> _Text under study_:

[Start of section]

  10. Reduced inequalities: income inequality overwhelmingly impacts women. While women have made considerable progress since the 1940s in being recognized as official participating members of the social order, women remain underrepresented in higher-earning fields. Women with children are especially underrepresented in higher earning fields due to sexist assumptions about how they spend their time.
  11. Sustainable cities: cities that are built on commuting are more spread out and taxing on transportation systems than cities with decentralized amenities and care facilities. Cities have generally become more centralized since 1941 as downtown cores attract more capital and investment but this has adversely affected peripheral communities and as a result car culture and dependence on transportation have become even more severe. Creating more sustainable cities means making communities more self-reliant and thus allowing women to access services and care in close proximity to their homes. 
  12. Responsible consumption & production: to date, irresponsible consumption has led to considerable hardship for women. Many journalists have documented the interrelated relationships between resource production, especially extractive natural resource industries, and the crisis of missing and murdered Indigenous women ( Ongoing violence against Indigenous women continues as a symptom of irresponsible consumption. Industries must therefore prioritize the needs of communities where they consume and produce goods.
  13. Climate action: the climate crisis has deepened over the course of the last 80 years as more countries adopted fossil fuel power to run their economies, a process which will ultimately bear the heaviest burden for women since women’s lives globally tend to be dependent on their local resources, according to a recent UN report ( 
  14. Protect the oceans: the oceans make up two thirds of the Earth’s surface (and half of all ocean waters are in the Pacific, the Potato House’s nearest ocean). Acidification of the oceans from climate change and biodiversity loss will make it harder for women who live in coastal or aquatic locales to access fish and other marine life.

[End of section]

Dataset excerpts:
[Start of section]

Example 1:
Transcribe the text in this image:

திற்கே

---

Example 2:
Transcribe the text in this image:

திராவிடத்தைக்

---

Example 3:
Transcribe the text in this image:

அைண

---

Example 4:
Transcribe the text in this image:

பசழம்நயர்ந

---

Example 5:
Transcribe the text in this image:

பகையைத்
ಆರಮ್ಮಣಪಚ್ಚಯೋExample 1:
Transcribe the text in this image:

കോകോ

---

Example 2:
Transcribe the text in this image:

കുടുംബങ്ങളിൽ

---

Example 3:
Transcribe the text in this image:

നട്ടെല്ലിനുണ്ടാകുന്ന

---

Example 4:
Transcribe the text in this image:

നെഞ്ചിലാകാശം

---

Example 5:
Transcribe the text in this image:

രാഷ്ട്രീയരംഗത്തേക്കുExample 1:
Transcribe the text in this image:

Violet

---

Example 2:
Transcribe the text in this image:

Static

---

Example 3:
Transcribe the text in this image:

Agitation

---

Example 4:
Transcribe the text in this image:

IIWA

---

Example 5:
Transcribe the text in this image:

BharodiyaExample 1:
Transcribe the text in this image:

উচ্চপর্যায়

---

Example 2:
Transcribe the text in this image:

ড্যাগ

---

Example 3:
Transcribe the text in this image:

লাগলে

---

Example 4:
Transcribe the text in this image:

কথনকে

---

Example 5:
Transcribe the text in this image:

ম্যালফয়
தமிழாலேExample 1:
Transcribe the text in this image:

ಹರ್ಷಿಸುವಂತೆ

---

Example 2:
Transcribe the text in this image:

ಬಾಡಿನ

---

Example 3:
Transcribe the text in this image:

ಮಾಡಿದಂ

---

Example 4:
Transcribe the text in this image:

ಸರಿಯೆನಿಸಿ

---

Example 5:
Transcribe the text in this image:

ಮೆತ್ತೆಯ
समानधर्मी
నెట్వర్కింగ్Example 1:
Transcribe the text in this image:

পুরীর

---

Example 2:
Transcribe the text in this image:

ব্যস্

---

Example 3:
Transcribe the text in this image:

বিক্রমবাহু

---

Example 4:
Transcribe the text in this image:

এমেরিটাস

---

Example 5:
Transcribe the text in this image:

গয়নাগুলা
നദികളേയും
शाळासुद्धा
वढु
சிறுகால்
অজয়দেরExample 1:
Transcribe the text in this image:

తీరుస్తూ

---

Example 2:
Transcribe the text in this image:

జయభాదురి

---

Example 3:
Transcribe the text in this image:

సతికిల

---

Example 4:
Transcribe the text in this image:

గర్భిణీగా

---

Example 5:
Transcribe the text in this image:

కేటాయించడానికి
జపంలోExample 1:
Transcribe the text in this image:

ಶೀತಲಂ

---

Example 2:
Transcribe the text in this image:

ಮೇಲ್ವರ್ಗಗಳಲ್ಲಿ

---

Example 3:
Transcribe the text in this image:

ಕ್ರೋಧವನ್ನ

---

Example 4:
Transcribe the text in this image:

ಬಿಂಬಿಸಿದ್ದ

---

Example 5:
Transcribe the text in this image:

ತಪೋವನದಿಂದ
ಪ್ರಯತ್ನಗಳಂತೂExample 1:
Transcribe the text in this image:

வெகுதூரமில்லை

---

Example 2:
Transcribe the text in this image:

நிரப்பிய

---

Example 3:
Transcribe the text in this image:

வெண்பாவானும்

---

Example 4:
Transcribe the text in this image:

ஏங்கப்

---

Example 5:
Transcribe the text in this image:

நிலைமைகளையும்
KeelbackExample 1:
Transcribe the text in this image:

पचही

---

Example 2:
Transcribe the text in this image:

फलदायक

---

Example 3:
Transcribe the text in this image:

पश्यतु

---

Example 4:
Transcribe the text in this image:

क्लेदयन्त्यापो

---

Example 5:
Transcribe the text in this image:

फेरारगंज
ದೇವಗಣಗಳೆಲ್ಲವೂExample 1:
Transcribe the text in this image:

[End of section]

> _Exercise tasks_:
(1) Answer these questions about the passage on women and the numbered goals:
(a) Since what year have cities generally become more centralized?
(b) What share of the Earth's surface do the oceans make up?
(c) Which ocean is the Potato House's nearest?
(2) What are the headings of all the numbered items in the passage on women and the numbered goals? List each with its number.
(3) Extend the passage on women and the numbered goals, starting after its final sentence about coastal or aquatic locales.

> _Answers to this exercise_:
(1)
(a) 1941
(b) Two thirds
(c) The Pacific

(2)
10. Reduced inequalities
11. Sustainable cities
12. Responsible consumption & production
13. Climate action
14. Protect the oceans

(3)
  15. Life on Land: As above, ecological breakdown from biodiversity loss and topsoil erosion will cause immense damage to human societies and since women often carry the burden of planting crops in the global south, changes to life on land will heavily impact them the most. The Potato House has been a story of success in this regard for fostering topsoil renewal through the community garden project which improves the quality of soil for gardeners and thereby improves the quality of life in the community.
  16. Peace, justice, and strong institutions: the impact of wars on women can be both material and ideological. Wars typically force women to step in to roles they otherwise would not occupy and care for the injured and their families. They can also lead to the disempowerment of women. The Chilcotin War of 1864, which was fought just a few kilometers north and west of Williams Lake in Tsilhqot’in territory, ended when the colonial government of British Columbia executed five war chiefs at Quesnel and proclaimed them criminals, rather than warriors defending their lands. This event marked the land as belonging to British Columbia, not the Tsilhqot’in, whose traditional governance structure that included matriarchal councils and advisors were suppressed by the colony. 
  17. Partnerships for the goals: the global partnership for sustainable development requires not only international consciousness and cooperation and increased recognition of women who are often underrepresented in feminist projects. Transwomen, non-binary, and queer women’s needs are often not considered legitimate or “not sufficiently female” and thus are neglected. In the spirit of building these partnerships, the Potato House is beginning by forging relationships with the Williams Lake Pride Society to provide a venue for their communities to tell their stories in an arts and culture setting.